Dressant le diagnostic de la situation, Alassane Ouattara, candidat à l’élection présidentielle d’octobre 2010 écrivait dans son projet de société « Vivre ensemble », pages 3 et 10 : « Le gaspillage, la corruption, les malversations et la dépravation des mœurs se sont généralisés (…) Nous mènerons une lutte drastique contre la corruption ».
Quatorze (14) ans plus tard les maux dénoncés ont pris une cure de jouvence. Trafic d’influence à visage découvert, faveurs sexuelles exigées, recommandations aux concours d’accès à la fonction publique, communautarisme, népotisme sont venus à bout d’une volonté certaine de faire le ménage des déviantes inclinaisons…
La liste des leviers et des raccourcis au service de nos intérêts personnels est devenue aussi longue que le chapelet d’un pèlerin en quête d’indulgence ou l’ordonnance médicale prescrite en cardiologie.

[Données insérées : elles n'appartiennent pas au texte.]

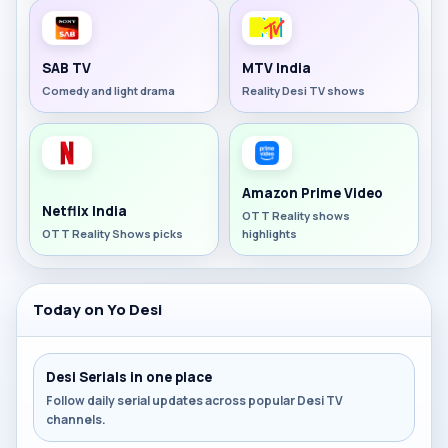
SAB TV
MTV India
Comedy and light drama
Reality Desi TV shows
Amazon Prime Video
Netflix India
OTT Reality shows
OTT Reality Shows picks
highlights
Today on Yo Desi
Desi Serials in one place
Follow daily serial updates across popular Desi TV
channels.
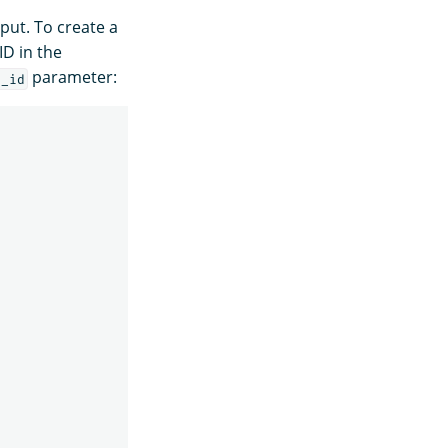
put. To create a
ID in the
parameter:
l_id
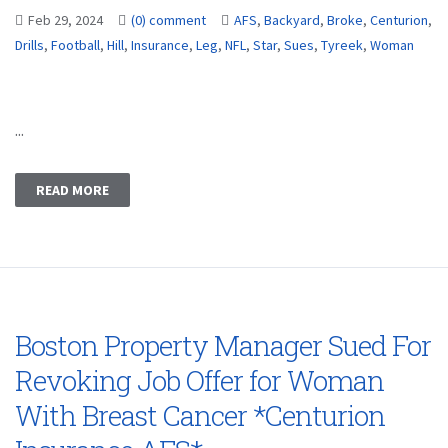
Feb 29, 2024
(0) comment
AFS
,
Backyard
,
Broke
,
Centurion
,
Drills
,
Football
,
Hill
,
Insurance
,
Leg
,
NFL
,
Star
,
Sues
,
Tyreek
,
Woman
...
READ MORE
Boston Property Manager Sued For
Revoking Job Offer for Woman
With Breast Cancer *Centurion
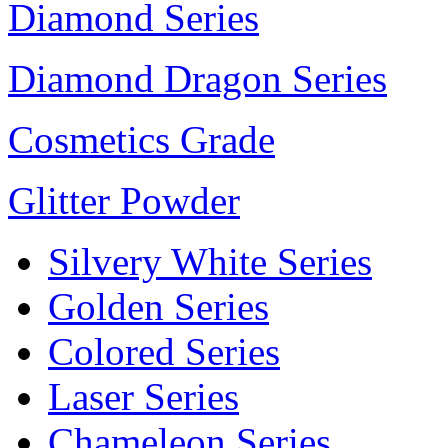
Diamond Series
Diamond Dragon Series
Cosmetics Grade
Glitter Powder
Silvery White Series
Golden Series
Colored Series
Laser Series
Chameleon Series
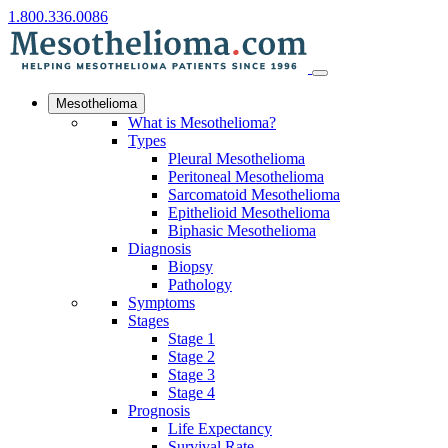
1.800.336.0086
Mesothelioma
What is Mesothelioma?
Types
Pleural Mesothelioma
Peritoneal Mesothelioma
Sarcomatoid Mesothelioma
Epithelioid Mesothelioma
Biphasic Mesothelioma
Diagnosis
Biopsy
Pathology
Symptoms
Stages
Stage 1
Stage 2
Stage 3
Stage 4
Prognosis
Life Expectancy
Survival Rate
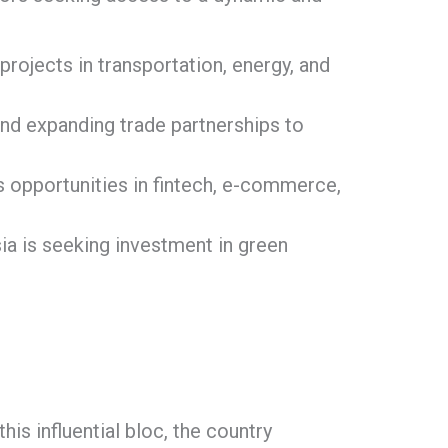
rojects in transportation, energy, and
nd expanding trade partnerships to
 opportunities in fintech, e-commerce,
a is seeking investment in green
is influential bloc, the country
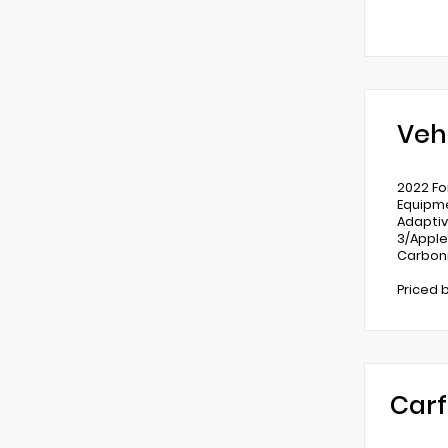
Veh
2022 Fo
Equipme
Adaptiv
3/Apple
Carboni
Priced 
Carf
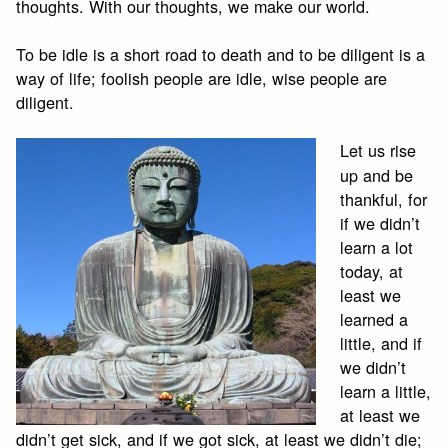
thoughts. With our thoughts, we make our world.
To be idle is a short road to death and to be diligent is a
way of life; foolish people are idle, wise people are
diligent.
Let us rise
up and be
thankful, for
if we didn’t
learn a lot
today, at
least we
learned a
little, and if
we didn’t
learn a little,
at least we
didn’t get sick, and if we got sick, at least we didn’t die;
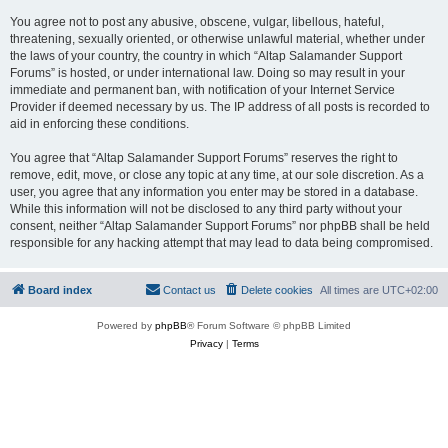
You agree not to post any abusive, obscene, vulgar, libellous, hateful,
threatening, sexually oriented, or otherwise unlawful material, whether under
the laws of your country, the country in which “Altap Salamander Support
Forums” is hosted, or under international law. Doing so may result in your
immediate and permanent ban, with notification of your Internet Service
Provider if deemed necessary by us. The IP address of all posts is recorded to
aid in enforcing these conditions.
You agree that “Altap Salamander Support Forums” reserves the right to
remove, edit, move, or close any topic at any time, at our sole discretion. As a
user, you agree that any information you enter may be stored in a database.
While this information will not be disclosed to any third party without your
consent, neither “Altap Salamander Support Forums” nor phpBB shall be held
responsible for any hacking attempt that may lead to data being compromised.
Board index
Contact us
Delete cookies
All times are
UTC+02:00
Powered by
phpBB
® Forum Software © phpBB Limited
Privacy
|
Terms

A Abidjan, on a coutume de dire trivialement « poussin qui va devenir coq quand on voit on sait ». Pareil pour un pays en passe d’obtenir le statut d’Etat failli ou en échec. Sur cette voie, les signes s’amoncellent, les indices se multiplient. En attendant d’y parvenir, il ne serait pas hâtif de constater que pour l’heure, la faillite morale est effective.
Média d’investigation résolument engagé dans la promotion de la bonne gouvernance, le respect des droits humains, la défense de l’Etat de droit et des valeurs démocratiques, www.letau.net ne voudrait pas naïvement se bercer d’illusion. User sa plume dans la dénonciation parvient rarement à bout des pesanteurs au changement. Surtout sous nos tropiques.

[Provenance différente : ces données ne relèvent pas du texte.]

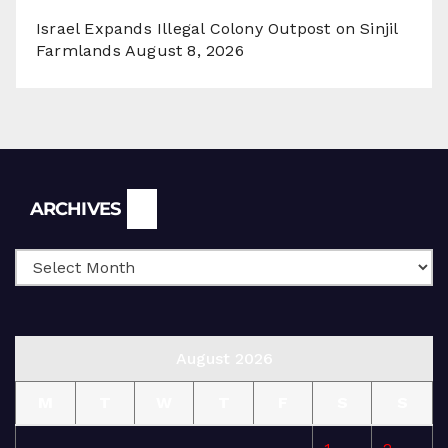
Israel Expands Illegal Colony Outpost on Sinjil
Farmlands
August 8, 2026
Archives
ARCHIVES
August 2026
M
T
W
T
F
S
S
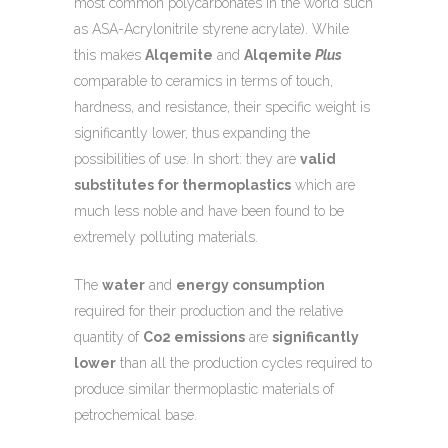
most common polycarbonates in the world such
as ASA-Acrylonitrile styrene acrylate). While
this makes
Alqemite
and
Alqemite
Plus
comparable to ceramics in terms of touch,
hardness, and resistance, their specific weight is
significantly lower, thus expanding the
possibilities of use. In short: they are
valid
substitutes for thermoplastics
which are
much less noble and have been found to be
extremely polluting materials.
The
water
and
energy consumption
required for their production and the relative
quantity of
Co2 emissions
are
significantly
lower
than all the production cycles required to
produce similar thermoplastic materials of
petrochemical base.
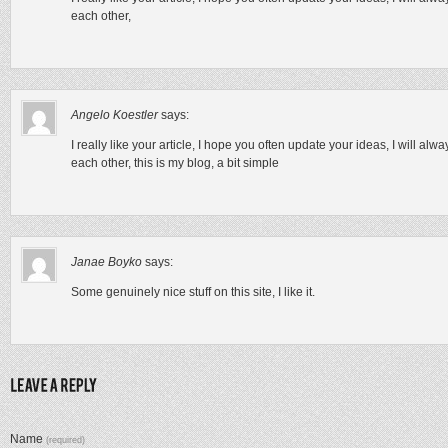
each other,
Angelo Koestler
says:
I really like your article, I hope you often update your ideas, I will al
each other, this is my blog, a bit simple
Janae Boyko
says:
Some genuinely nice stuff on this site, I like it.
Name
(required)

Sans dédouaner les gouvernants qui se sont succédé à la tête de ce pays de leur responsabilité, force est de reconnaitre que le délitement qui s’accentue ne déplait pas forcément à tout le monde. Les maux énoncés, on ne s’en plaint uniquement que lorsqu’ils surviennent en notre défaveur. Au sein d’une société perméable aux faveurs, privilèges et avantages indus et moralement dysfonctionnelle, il ne faut pas s’attendre à ce que les têtes d’huile fassent preuve d’exemplarité et de probité, à toute épreuve. Les chiens ne font pas des chats !
L’inclination à la culture de la facilité, la célébration des contre-modèles, l’admiration et la reconnaissance portées aux donneurs de leçons et moralisateurs en rupture de ban avec leurs propres principes, éclairent à suffisance l’obscurité de notre déviance à ériger des stèles à la médiocrité.
Au risque de susciter de féroces et suicidaires inimités dans ce pays qui occupait en 2023, le 36ème rang sur l’Index des Etats fragiles du Fonds pour la paix, un groupe de réflexion basé aux Etats-Unis, pour les animateurs de ce site d’investigation ne prévaudra que la satisfaction d’œuvrer à une prise de conscience face au péril.